Models are only used on equality, range, BETWEEN, IN and OR predicates referencing a single table. This also applies to OR predicate sub-terms that qualify these requirements. Join predicates, parameter markers, and expressions are not supported.

The following example shows what is and is not supported:


SELECT * FROM T1, T2 
WHERE 
   T1.C1 = ‘abc’ AND                   -- Equality predicates supported
   T1.C6 IN (5, 3, 205) AND            -- IN predicates supported
   T1.C2 BETWEEN 5 AND 10 AND          -- BETWEEN predicates supported
   T2.C3 <= 120 AND                    -- Range predicates supported
   ((T1.C4 > 5 AND T1.C5 < 20) OR  
     (T1.C4 < 2 AND T1.C5 = 100)) AND  -- OR predicates with eligible sub-term predicates supported

   T1.C0 = T2.C0 AND T1.C7 > T2.C7 AND -- Join predicate not supported
   T1.C3 = ? AND                       -- Parameter markers not supported
   MOD(T1.C4, 10) = 1                  -- Expressions not supported

The optimizer uses the model to estimate the combined selectivity of the supported predicates, referred to as the model selectivity. The estimate for the remaining unsupported predicates is computed using the table statistics collected by the RUNSTATS operation, referred to as the non-model selectivity.
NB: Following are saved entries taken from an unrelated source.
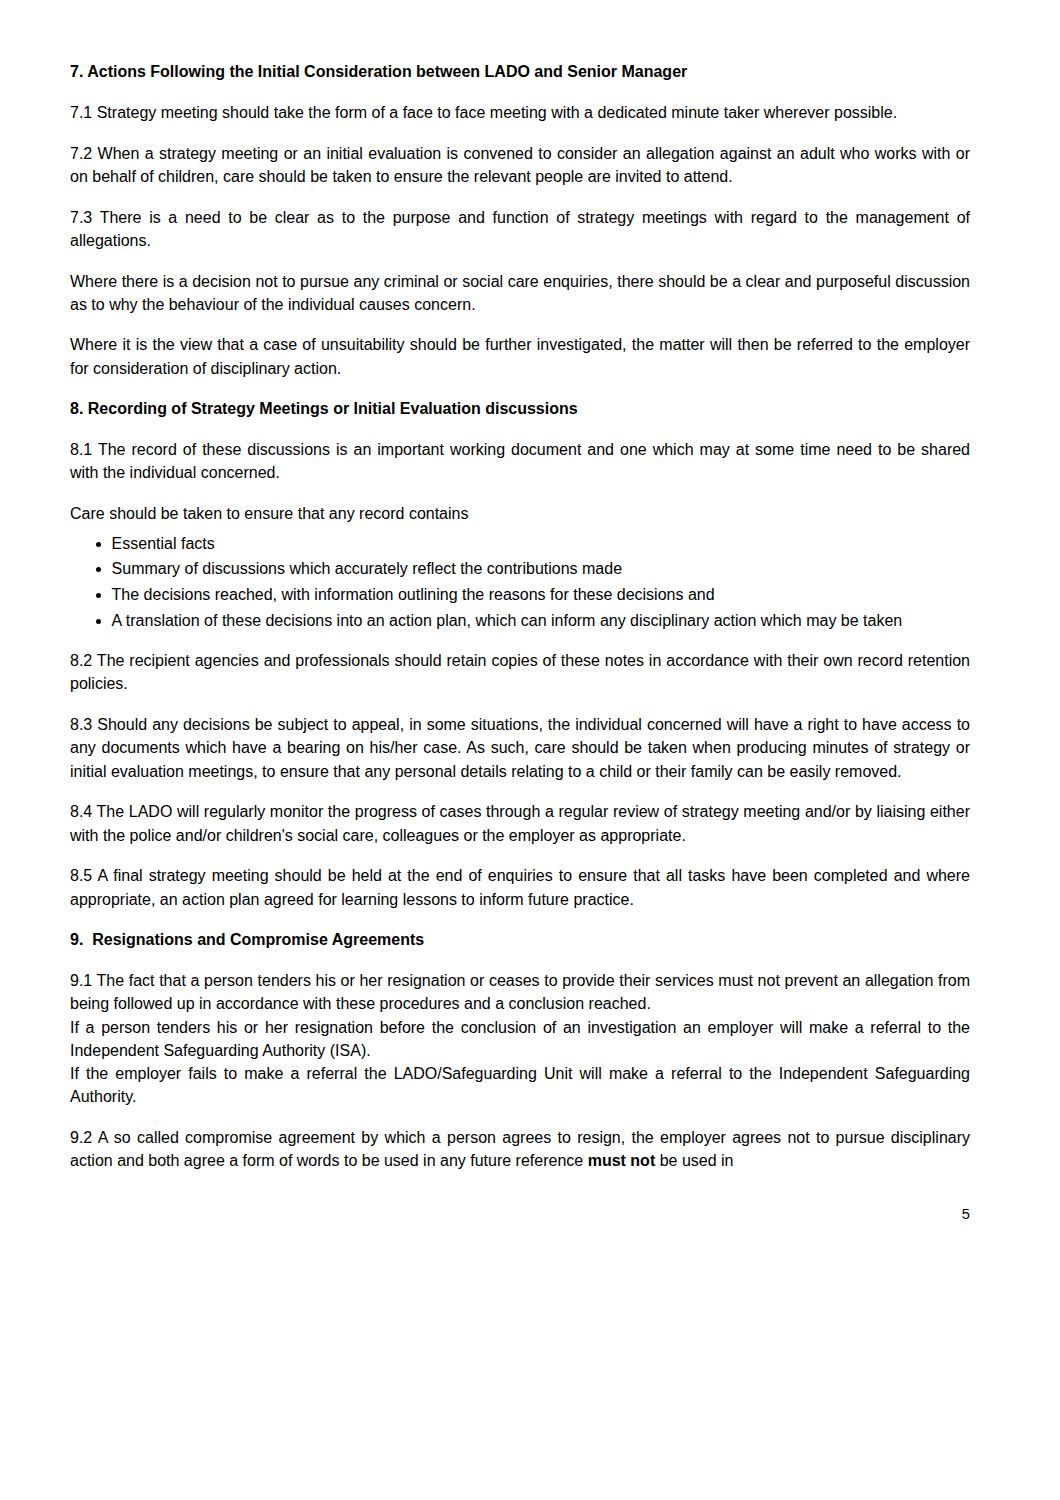7. Actions Following the Initial Consideration between LADO and Senior Manager
7.1 Strategy meeting should take the form of a face to face meeting with a dedicated minute taker wherever possible.
7.2 When a strategy meeting or an initial evaluation is convened to consider an allegation against an adult who works with or on behalf of children, care should be taken to ensure the relevant people are invited to attend.
7.3 There is a need to be clear as to the purpose and function of strategy meetings with regard to the management of allegations.
Where there is a decision not to pursue any criminal or social care enquiries, there should be a clear and purposeful discussion as to why the behaviour of the individual causes concern.
Where it is the view that a case of unsuitability should be further investigated, the matter will then be referred to the employer for consideration of disciplinary action.
8. Recording of Strategy Meetings or Initial Evaluation discussions
8.1 The record of these discussions is an important working document and one which may at some time need to be shared with the individual concerned.
Care should be taken to ensure that any record contains
Essential facts
Summary of discussions which accurately reflect the contributions made
The decisions reached, with information outlining the reasons for these decisions and
A translation of these decisions into an action plan, which can inform any disciplinary action which may be taken
8.2 The recipient agencies and professionals should retain copies of these notes in accordance with their own record retention policies.
8.3 Should any decisions be subject to appeal, in some situations, the individual concerned will have a right to have access to any documents which have a bearing on his/her case. As such, care should be taken when producing minutes of strategy or initial evaluation meetings, to ensure that any personal details relating to a child or their family can be easily removed.
8.4 The LADO will regularly monitor the progress of cases through a regular review of strategy meeting and/or by liaising either with the police and/or children's social care, colleagues or the employer as appropriate.
8.5 A final strategy meeting should be held at the end of enquiries to ensure that all tasks have been completed and where appropriate, an action plan agreed for learning lessons to inform future practice.
9. Resignations and Compromise Agreements
9.1 The fact that a person tenders his or her resignation or ceases to provide their services must not prevent an allegation from being followed up in accordance with these procedures and a conclusion reached.
If a person tenders his or her resignation before the conclusion of an investigation an employer will make a referral to the Independent Safeguarding Authority (ISA).
If the employer fails to make a referral the LADO/Safeguarding Unit will make a referral to the Independent Safeguarding Authority.
9.2 A so called compromise agreement by which a person agrees to resign, the employer agrees not to pursue disciplinary action and both agree a form of words to be used in any future reference must not be used in
5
The optimizer combines the model and non-model selectivity estimates independently when computing the cardinality estimate.

Explain optimizer model usage

You can use the explain facility to review how the optimizer used the model to estimate the cardinality at each operator in the access plan. You can also review the model information associated with any of the database objects used in the access plan. Model information associated with each predicate applied in the access plan is included in the EXPLAIN_PREDICATE table and in the FF_SOURCE_SCHEMA, FF_SOURCE_NAME, and FF_SOURCE_TYPE columns. The “Predicates” information in each operator includes a description of each predicate, including the filter factor estimate. If the filter factor of any individual predicate is computed using a model, the model used to estimate the predicate is shown as the “Filter Factor Source”:


Predicates:
----------
2) Sargable Predicate, 
        Comparison Operator: 	    Less Than or Equal (<=)
        Subquery Input Required:    No
        Filter Factor: 	            0.934924
        Filter Factor Source:       SYSIBM.SQL240506160304427566
        Predicate Text: 
        --------------
        (Q1.C3 <= 120)

The “Table Cardinality Model Predicates” information shows the list of predicates and the model used to compute the combined selectivity for that list of predicates:


Table Cardinality Model Predicates:
-----------------------------------
Model: 	SYSIBM.SQL240506160304427566
Predicates:
        1) (Q1.C1 = ’abc’)
        2) (Q1.C3 <= 120)

The model information is included in the EXPLAIN_OBJECT table and in the MODEL_SCHEMA and MODEL_NAME columns for each object referenced in the access plan that has an associated model. The “Objects Used in Access Plan” information shows the associated model, including the columns included in the model:


Objects Used in Access Plan:
---------------------------
Schema:   MYSCHEMA
Name:     T1
Type:     Table
...
        Model Schema: 	SYSIBM
        Model Name: 	SQL240506160304427566
        Columns in model:
                C1
                C3